Segment Start: SOURCE RECORDS

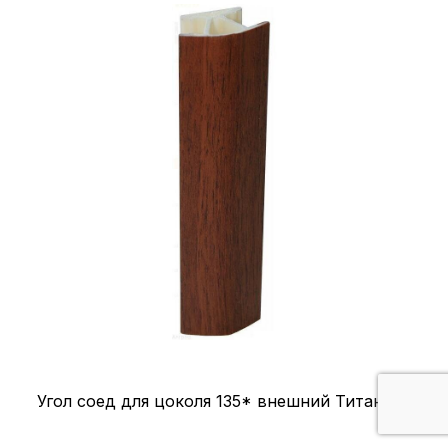
Угол соед для цоколя 135* внешний Титан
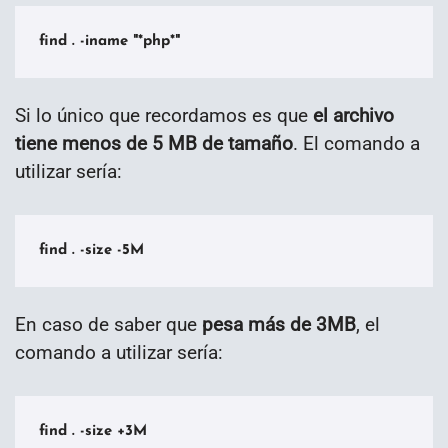
find . -iname "*php*"
Si lo único que recordamos es que
el archivo
tiene menos de 5 MB de tamaño
. El comando a
utilizar sería:
find . -size -5M
En caso de saber que
pesa más de 3MB
, el
comando a utilizar sería:
find . -size +3M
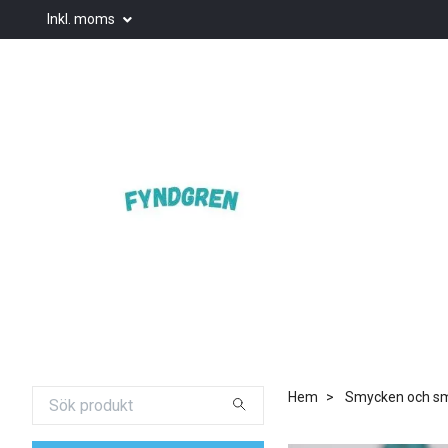
Inkl. moms
Hem
Smycken och smy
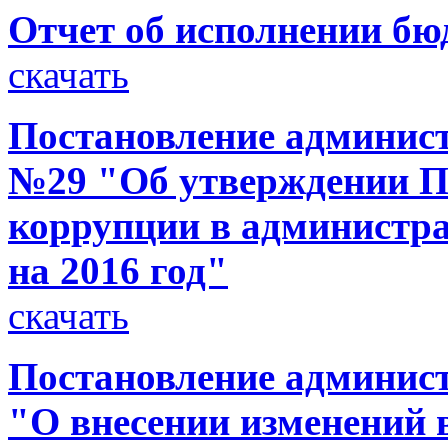
Отчет об исполнении бюд
скачать
Постановление администр
№29 "Об утверждении П
коррупции в администра
на 2016 год"
скачать
Постановление админист
"О внесении изменений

Segment End: SOURCE RECORDS

TASK: Can you copy the listing word for word, from the line holding "find . -iname" through the last line of the listing, both ends included, and leave the pictures out?

OUTPUT BELOW:
find . -iname "*php*"
Si lo único que recordamos es que
el archivo
tiene menos de 5 MB de tamaño
. El comando a
utilizar sería:
find . -size -5M
En caso de saber que
pesa más de 3MB
, el
comando a utilizar sería:
find . -size +3M
Inkl. moms
Hem
Smycken och smy
Отчет об исполнении бюд
скачать
Постановление администр
№29 "Об утверждении П
коррупции в администра
на 2016 год"
скачать
Постановление админист
"О внесении изменений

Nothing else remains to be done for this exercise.